Dieser Sohn von Shiva und seiner Göttergattin Parvati gilt überall zwischen Bombay und Bali als Glück verheißender Überwinder jeglicher Hindernisse. Das Erdbeben allerdings, das um Mitte des 16. Jahrhunderts den Prambanan zerstörte, hat er nicht verhindern können. Erst 1918 begann der Wiederaufbau, der offiziell 1953 einen vorläufigen Abschluss fand. Aber noch nie hat seither jemand die großen Candis ohne Gerüst gesehen. Zuletzt hat 2006 ein Erdbeben den Sisyphus-Charakter ihrer Arbeit bestätigt.

Die meisten der über 200 Handwerker, die hier nach den Vorgaben der Restauratoren arbeiten, stammen aus neuen Siedlungen der Umgebung. Ihr Dorf hatte vor über vierzig Jahren dem großen Park weichen müssen, der jetzt von einem Heer fleißiger Gärtner gepflegt wird: weitläufige Anlagen mit Lotusteichen, Palmenhainen und Alleen, gesäumt von arabischem Jasmin und Canna, der rot blühenden indischen Rohrblume. Rehe, zum Streicheln zahm, ziehen äsend durch die Gärten, auch ein Schäfer treibt seine Herde gemächlich voran.

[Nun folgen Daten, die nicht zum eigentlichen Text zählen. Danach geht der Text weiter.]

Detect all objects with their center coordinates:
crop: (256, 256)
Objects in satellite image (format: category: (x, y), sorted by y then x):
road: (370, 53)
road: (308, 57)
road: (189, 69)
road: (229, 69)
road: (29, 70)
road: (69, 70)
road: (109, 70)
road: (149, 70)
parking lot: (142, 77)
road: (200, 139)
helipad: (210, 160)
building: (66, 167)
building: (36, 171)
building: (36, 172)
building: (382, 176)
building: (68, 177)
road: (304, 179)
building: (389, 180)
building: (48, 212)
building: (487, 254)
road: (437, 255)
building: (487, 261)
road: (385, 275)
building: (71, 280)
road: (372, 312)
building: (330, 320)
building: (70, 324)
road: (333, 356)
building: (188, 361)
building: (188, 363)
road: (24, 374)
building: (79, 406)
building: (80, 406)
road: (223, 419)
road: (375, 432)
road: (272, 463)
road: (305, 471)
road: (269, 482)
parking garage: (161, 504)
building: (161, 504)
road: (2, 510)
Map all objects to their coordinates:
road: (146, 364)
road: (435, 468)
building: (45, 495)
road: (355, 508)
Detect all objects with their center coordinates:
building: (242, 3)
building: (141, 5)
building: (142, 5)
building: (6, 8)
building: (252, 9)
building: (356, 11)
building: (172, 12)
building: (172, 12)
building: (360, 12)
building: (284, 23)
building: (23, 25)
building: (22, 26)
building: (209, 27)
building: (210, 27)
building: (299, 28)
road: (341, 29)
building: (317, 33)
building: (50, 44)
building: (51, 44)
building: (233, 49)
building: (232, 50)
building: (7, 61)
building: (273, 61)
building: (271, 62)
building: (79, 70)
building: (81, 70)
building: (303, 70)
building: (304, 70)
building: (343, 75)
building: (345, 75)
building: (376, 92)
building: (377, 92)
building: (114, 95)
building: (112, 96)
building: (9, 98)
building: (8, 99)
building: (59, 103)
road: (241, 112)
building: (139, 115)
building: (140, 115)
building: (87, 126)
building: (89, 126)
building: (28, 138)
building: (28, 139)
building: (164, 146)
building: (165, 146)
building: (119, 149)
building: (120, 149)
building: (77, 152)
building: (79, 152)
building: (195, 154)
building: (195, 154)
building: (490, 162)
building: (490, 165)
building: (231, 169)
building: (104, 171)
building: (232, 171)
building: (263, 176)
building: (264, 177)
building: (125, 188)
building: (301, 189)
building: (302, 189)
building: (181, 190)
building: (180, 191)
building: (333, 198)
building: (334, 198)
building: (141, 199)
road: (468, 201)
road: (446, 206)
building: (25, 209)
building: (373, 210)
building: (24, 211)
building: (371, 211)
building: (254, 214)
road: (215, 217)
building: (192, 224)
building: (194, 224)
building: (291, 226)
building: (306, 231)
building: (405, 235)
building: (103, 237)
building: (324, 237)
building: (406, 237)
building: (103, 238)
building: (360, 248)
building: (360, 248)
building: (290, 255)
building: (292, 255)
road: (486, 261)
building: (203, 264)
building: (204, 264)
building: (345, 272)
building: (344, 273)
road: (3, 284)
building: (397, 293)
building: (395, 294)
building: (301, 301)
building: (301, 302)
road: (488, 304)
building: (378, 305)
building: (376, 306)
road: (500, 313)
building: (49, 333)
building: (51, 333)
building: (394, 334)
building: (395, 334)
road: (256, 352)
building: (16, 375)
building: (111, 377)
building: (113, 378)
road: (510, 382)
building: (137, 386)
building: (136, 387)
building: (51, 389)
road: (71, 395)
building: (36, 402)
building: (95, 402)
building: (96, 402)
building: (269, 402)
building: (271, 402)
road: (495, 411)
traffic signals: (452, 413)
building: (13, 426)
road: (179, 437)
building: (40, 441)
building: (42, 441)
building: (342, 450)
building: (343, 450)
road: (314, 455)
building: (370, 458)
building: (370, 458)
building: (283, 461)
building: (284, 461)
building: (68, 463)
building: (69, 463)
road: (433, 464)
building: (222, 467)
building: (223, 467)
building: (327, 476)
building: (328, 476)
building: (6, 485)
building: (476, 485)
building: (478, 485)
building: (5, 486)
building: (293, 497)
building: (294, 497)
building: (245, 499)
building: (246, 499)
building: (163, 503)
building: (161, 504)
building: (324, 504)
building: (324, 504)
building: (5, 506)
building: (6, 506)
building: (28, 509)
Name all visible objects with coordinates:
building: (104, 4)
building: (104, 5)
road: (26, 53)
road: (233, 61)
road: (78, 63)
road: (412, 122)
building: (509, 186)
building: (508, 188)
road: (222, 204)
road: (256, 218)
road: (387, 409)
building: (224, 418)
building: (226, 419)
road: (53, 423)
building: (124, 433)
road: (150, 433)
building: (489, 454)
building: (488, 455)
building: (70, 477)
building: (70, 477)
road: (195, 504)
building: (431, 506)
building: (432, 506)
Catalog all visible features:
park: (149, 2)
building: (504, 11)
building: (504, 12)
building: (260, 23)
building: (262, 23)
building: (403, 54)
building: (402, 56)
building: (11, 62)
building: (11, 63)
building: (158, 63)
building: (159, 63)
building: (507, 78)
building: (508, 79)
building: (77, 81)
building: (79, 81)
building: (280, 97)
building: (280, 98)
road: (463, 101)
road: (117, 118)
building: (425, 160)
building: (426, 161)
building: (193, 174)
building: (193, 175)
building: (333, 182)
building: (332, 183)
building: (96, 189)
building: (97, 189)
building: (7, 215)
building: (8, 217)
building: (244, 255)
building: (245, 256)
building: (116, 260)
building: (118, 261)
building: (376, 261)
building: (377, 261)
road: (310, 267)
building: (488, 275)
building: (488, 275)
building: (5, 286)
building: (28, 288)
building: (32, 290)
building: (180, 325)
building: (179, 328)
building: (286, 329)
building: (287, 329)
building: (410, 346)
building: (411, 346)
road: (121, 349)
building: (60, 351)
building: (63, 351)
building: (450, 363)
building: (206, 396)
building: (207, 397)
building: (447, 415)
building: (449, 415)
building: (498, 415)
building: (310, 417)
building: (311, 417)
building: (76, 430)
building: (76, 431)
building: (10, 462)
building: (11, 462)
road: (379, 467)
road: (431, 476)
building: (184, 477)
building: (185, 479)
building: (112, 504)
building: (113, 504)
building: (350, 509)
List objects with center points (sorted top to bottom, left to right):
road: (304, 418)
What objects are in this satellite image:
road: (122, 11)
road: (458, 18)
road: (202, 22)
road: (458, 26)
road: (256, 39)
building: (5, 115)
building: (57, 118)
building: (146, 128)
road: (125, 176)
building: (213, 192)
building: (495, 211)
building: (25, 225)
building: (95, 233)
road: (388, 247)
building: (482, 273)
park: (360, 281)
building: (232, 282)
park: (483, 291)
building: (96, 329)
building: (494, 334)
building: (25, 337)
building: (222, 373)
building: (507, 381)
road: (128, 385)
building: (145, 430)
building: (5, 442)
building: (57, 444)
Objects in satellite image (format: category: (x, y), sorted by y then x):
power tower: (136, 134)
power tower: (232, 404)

Stunden später, im gedimmten Licht des Nachmittags, fragen wir nach Adna, und tatsächlich treffen wir Ayus Enkel Nummer vier, wie er Blätter und duftende Blüten unter hohen Mango- und ausladenden Frangipani-Bäumen zusammenfegt. Liebevoll und geduldig macht er das, und er freut sich, als wir ihm vom Gespräch mit seiner Großmutter erzählen. Mitte zwanzig ist er und seit kurzem verheiratet mit einer jungen Frau aus einer der Töpferfamilien in Ayus Dorf. Bald, so verrät er stolz, werde er die alte Dame zur Urgroßmutter machen. Als ob es arrangiert gewesen ist, perlen in diesem Moment sanfte Gamelanklänge aus einem Lautsprecher, der ein paar Meter weiter in einer Kokospalme hängt.